[DOCUMENT]
-=-=-=-=-
15 changed files with 1 additions and 499 deletions
--- a/README.md
+++ b/README.md
@ -1,109 +1,3 @@
 # cat-tracker
-A multi-function application designed to run on a pi node. When used in a mesh network, this app will help track your cat with a CC2500 based radio collar, using complementary CC2500 based radio modules interfaced with your Pi. 
+A multi-function application designed to run on a pi node. When used in a mesh network, this app will help track your cat with a CC2500 based radio collar, using complementary CC2500 based radio modules interfaced with your Pi. 
 The implementation here uses CC2500 register values which intend to mimic my [Girafus M07A](https://www.girafus.com/en-en/collections/peilsender/products/ersatzteil-basismodul-fur-girafus%C2%AE-pro-track-tor-katzen-hunde-haustier-kleintier-sucher) unit. This unit is paired with my associated [tracker](https://www.girafus.com/en-en/collections/peilsender/products/extra-sender-tag-fur-den-girafus%C2%AE-pro-track-tor-haustier-hund-katze-kleintier-finder-sucher-ortung)
-=-=-=-=-
[INFORMATION SUPPLIED]

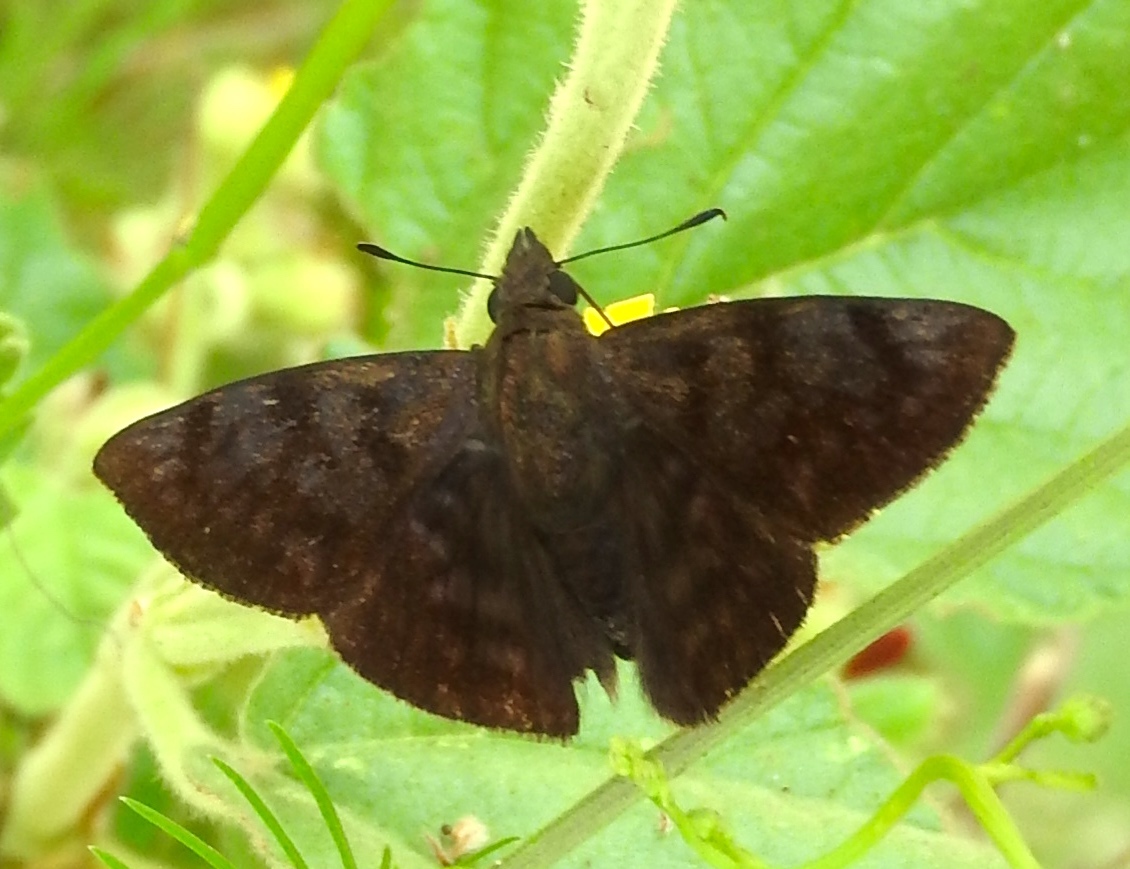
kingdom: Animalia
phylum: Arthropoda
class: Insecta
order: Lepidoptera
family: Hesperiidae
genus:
-=-=-=-=-
[SET TASK] The diff opens with a summary line that gives several counts. List each number in that line together with what it counts.

[RESPONSE TO THE TASK] 15 changed files; 1 addition; 499 deletions